Since Autumn/Fall has arrived, I hope for there to be an increase in rain activity. Not just because it reminds me of the B.J. Thomas song – written by Burt Bacharach and Hal David, but because it reminds me of the smell of rain.

I spent a large chunk of my early years on the East Coast. We had plenty of rain and I never thought too much of it. I enjoyed it at times and was annoyed by it at times. When I was in college in Maryland, I remember getting hit with rains that were so hard that you didn’t really need to use your windshield wipers (I still used them). The rain came down so hard and fast that it was almost like another layer of glass that you could see through. Heavy flooding would cause major puddles and driving over the hidden potholes were nerve wracking, but I enjoyed it. Not something I would want to do all the time, but for those moments when there was a massive rainfall, I found joy in the experience.

When I moved to Southern California, things definitely changed. I drove across country and when I arrived in Southern California, they were at more than 200 days without any real rainfall. I think they had broken a record at that time. So that was quite a shock to the system.

After I had started to get used to living in California, I was able to recognize the smell when rain was coming. It was something I never paid attention to in my time on the East Coast, but I finally started to recognize that there was something familiar about the scent. The first time I mentioned the coming rain to my co-workers, they snickered at me. They couldn’t smell anything and didn’t believe I could smell when the rain was coming. But…I was right. It did rain. And then there was another smell that came after the rain.

I remember going on walks/runs with one of my sisters in California and we would talk about the smell of rain coming and the smell after the rain falls. We both knew it was a thing, even if other people thought I was completely off base on this. And we both really enjoyed the aroma, even if it meant we were going to be rained on sometime during our runs.
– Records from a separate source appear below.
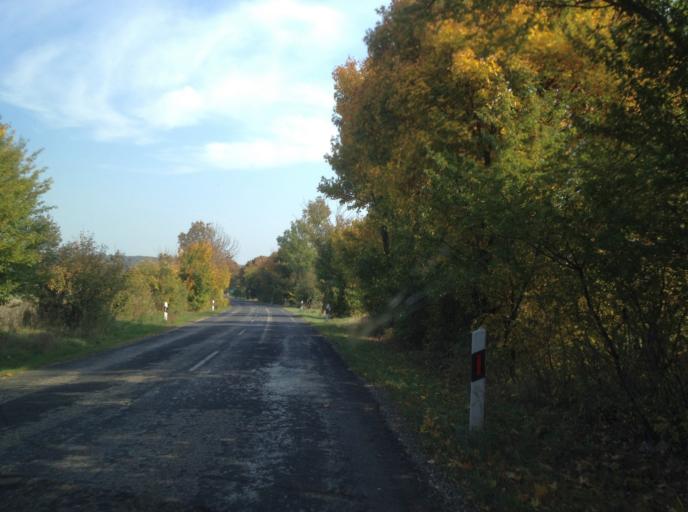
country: HU
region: Komarom-Esztergom
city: Tardos
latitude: 47.6410
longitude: 18.4519
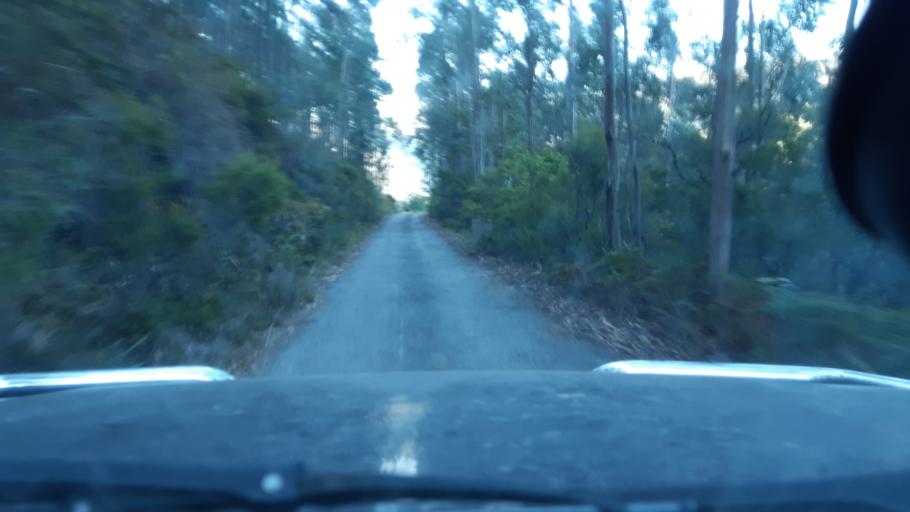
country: PT
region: Viseu
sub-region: Mortagua
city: Mortagua
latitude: 40.5219
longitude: -8.2524
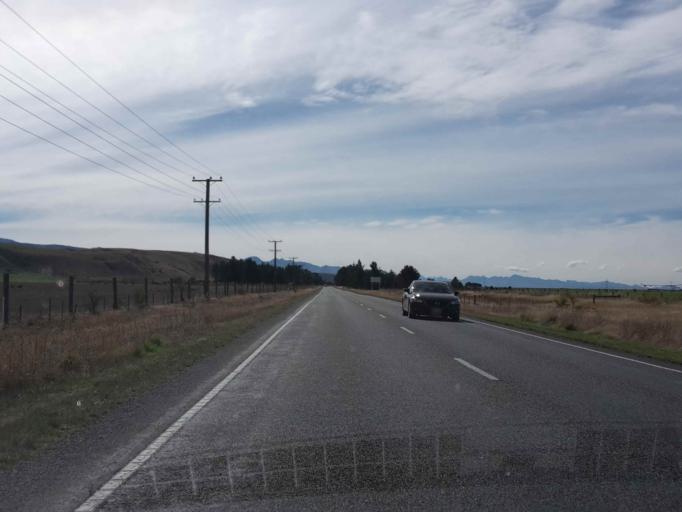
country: NZ
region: Otago
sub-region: Queenstown-Lakes District
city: Wanaka
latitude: -44.3912
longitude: 169.9958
When I moved back to the East Coast, I decided to drive across country again. When I drove across country the first time (from Maryland), I took a Southern route, leveraging the I-40. I drove through Oklahoma, Northern Texas, New Mexico and Arizona, so there were definitely some nice sites to see. When I drove from California back East, I decided to take the I-80, which took me through Utah and Colorado. I was fortunate to witness some incredible rains during that drive. Not only was the rain coming down hard for good portions of time, but there were some flashes of lightning that lit up the sky. I had a feeling of pure amazement as I could see those bolts of lightning in the sky some 2 miles ahead or 1 or 2 miles behind me. I might have had very different feelings if those bolts were a few feet away, but being able to see them from a distance was something that I can still picture in my head, four years later.

You can look things up on the internet pretty quickly now, so you can learn that the smell before rain is the aroma of ozone that is being picked up by the winds. And after the rain hits the ground, the scent is known as petrichor. I’m not a scientist, so I won’t go into the chemical and scientific meanings for these experiences.

Now that I’m living on the East Coast again, the smell of impending rain and the smell of rain falling on the ground is something that I gladly welcome to my senses again. Some people hate the rain. Some people tolerate the rain, but don’t really like it. Some people like the rain, but only from a distance. Some people absolutely love the rain and would sing and dance in the rain all the time if they had the chance. I appreciate the rain. Not just for what it does, but for what it means on a personal level. It reminds me of past conversations. It reminds me of past moments when I’ve had those same smells. It reminds me of some fun times driving I’ve had in the rain. It keeps me positive.